A possible method for solving this problem did occur to me, but I'm trying to stitch together the details of the solution. (Simple integration by parts will yield nothing if you integrate the second integrand by parts once again.)

Can you express the integrand in terms of partial fractions, and integrate term, thereby obtaining a function of x and a. Then you need to integrate it wrt a. Once again, this may be messy -- esp the integration wrt a...I am still figuring out the details. Offhand, one can express (x^2 + 1) = (x+i)(x-i) and do an expansion. (All this is assuming that you have to compute the indefinite integral.)
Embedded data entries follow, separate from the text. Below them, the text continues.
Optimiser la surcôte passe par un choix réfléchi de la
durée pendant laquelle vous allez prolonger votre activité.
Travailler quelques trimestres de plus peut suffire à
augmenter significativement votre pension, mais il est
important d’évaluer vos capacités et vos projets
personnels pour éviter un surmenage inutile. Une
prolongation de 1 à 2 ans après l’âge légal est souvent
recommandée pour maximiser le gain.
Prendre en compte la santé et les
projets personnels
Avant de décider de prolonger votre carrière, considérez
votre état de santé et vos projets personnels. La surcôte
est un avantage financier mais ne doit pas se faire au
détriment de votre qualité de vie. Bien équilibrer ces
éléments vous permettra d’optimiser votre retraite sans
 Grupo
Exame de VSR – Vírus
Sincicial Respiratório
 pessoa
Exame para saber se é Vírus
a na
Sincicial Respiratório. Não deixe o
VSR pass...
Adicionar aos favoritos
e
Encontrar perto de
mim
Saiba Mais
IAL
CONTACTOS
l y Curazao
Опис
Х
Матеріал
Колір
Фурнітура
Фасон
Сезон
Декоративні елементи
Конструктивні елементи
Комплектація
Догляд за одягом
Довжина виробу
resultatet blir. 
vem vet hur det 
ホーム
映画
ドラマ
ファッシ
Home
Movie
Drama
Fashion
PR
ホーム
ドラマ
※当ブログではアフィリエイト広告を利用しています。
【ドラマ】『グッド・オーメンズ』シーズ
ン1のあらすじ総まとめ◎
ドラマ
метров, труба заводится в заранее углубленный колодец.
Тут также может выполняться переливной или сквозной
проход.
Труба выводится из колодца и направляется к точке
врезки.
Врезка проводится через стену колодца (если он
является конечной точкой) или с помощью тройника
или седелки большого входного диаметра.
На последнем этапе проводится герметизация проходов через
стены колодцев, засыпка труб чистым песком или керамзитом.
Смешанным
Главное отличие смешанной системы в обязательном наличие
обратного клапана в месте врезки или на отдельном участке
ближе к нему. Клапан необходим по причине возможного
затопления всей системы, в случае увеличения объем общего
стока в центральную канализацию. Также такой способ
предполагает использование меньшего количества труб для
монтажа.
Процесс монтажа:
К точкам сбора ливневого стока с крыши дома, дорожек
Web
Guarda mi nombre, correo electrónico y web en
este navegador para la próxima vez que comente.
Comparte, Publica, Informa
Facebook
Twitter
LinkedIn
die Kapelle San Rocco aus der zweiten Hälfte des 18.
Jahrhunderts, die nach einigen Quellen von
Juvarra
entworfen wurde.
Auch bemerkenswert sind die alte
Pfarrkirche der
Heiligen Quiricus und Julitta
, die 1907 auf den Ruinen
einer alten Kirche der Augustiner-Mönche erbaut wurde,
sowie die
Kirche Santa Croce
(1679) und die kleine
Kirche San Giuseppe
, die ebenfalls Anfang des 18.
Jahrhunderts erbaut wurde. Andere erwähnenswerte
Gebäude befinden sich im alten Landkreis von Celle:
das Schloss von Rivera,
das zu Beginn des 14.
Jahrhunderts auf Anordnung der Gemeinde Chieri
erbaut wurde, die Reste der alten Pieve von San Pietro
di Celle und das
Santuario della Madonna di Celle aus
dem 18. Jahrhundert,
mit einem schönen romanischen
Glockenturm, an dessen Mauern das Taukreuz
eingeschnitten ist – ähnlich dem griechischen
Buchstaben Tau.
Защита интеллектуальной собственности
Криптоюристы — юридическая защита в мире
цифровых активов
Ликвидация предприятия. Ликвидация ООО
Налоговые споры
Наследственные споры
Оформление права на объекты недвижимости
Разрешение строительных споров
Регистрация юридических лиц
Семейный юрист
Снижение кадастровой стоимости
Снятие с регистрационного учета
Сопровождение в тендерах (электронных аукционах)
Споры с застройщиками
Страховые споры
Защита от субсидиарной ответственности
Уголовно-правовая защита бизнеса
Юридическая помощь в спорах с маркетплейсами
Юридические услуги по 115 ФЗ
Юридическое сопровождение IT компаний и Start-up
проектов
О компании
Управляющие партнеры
Let me see if it works...I'll think of some other way too. Meanwhile, post your solution...the one you must've tried on paper (before resorting to Mathematica.)

Thanks a lot, I have already read that from Mathematica. Its a series. I have never done anything with PolyLog b4.
Well, In all my possible attempts to solve the question, I was unsuccessful, therefore I didnt mention them. Here is a list of all the things i did:
1. Tried Integration by parts. I did what I had shown in my last post. If I again apply integration by parts on the ArcTan thing, I again get the same integral I started with. It was of no use.
2. I tried a lot many substitutions there. Here is a list:
1+x= Exp[t]
x=Tan[t]
Log[1+x]=t
etc.
But with either of them, I reached no fruitful result. Then I had no other option but to resort to Mathematica, and I was kinda shocked to see the results. Do you want me to show the substitutions. I think it would be a waste of time.

I have knowledge of partial derivatives but I was never taught that I could do that within integrals. But after seeing this method, I have figured out how it was done. It was simply fascinating. Thanks. But the problem persists.
Using partial fractions, and standard formulae for integrating the 1/ Linear and Linear /Quadratic forms, I arrived at :
[tex]\frac{2ArcTan[x]+2*a*ln(1+ax)-a*ln(1+x^2)}{2(1+a^{2})}[/tex]

But If you please consider the second term there ->
[tex]\frac{a*ln(1+ax)}{(1+a^{2})}[/tex]
Had I known how to integrate that wrt a, I would have done the original integral myself. I also got that term in one of my substitutions.

Yup! I have to compute the indefinite integral.
I have already told ya about hat all I did. If you still wish to see the calculations part, I will upload some pages from my notebook where I attempted the question.
Thanks for the help!
Ritwik

well, A, B and C do not come independent of a in there. For eg. B= 1/(2(i-a)) there.
But I can express [tex]\frac{1}{(x+i)(x-i)(1+ax)} [/tex] as [tex]\frac {-i}{(2 (1 + ax) (-i + x))} +\frac{i}{(2 (1 + ax) (i + x))}[/tex]

Scratch that..its getting messy. I don't think it'll work because you can't write the last integral in closed form anyway.

But I get the feeling the original integral too can only be series-expanded. I am somewhat out of touch here, but I do remember having encountered this integral in school...and if I remember correctly, I had to series expand the logarithm function. Maybe I am confusing it with another similar looking integrand.

Where did you encounter this problem? Can you tell me the exact source?

Never mind. Take your time. I am in no hurry.
Well, I got this in my class for maths. And my teacher said it was a challenging problem. But I dont think this integral can be done while remaining within the limits of our course. as a matter of fact, we will be told about the solution tomorrow. If at all it makes sense to me, I will surely post it tomorrow.
regards,
Ritwik
PS. Thanks again for the help.

Well, I found closely related integrals in my tables which have only series expansions.

Maybe your instructor wants you to expand log(1+x) and integrate each term which is of the form

[tex]a_{n}\int \frac{x^n}{x^2 + 1} dx[/tex]

(which is integrable by the way)

and write the result as an infinite series (where I've written [itex]\log(1+x) = \sum_{n=0}^{\infty}a_{n}x^{n}[/itex]). The other way out could be to integrate by parts once and use a series expansion for [itex]\tan^{-1}x[/itex] to express the second integral,

[tex]\int \frac{\tan^{-1}x}{1+x}dx[/tex]

as a power series in x.

Try the first route. All you need is the power series expansion for log(1+x). This is given here: http://en.wikipedia.org/wiki/Natural_logarithm#Derivative.2C_Taylor_series. Note that the power series converges for |x| < 1. (No need to worry about the technicalities for now, just keep in mind that the final "series" or "function" you get will be valid only for x lying in this interval.)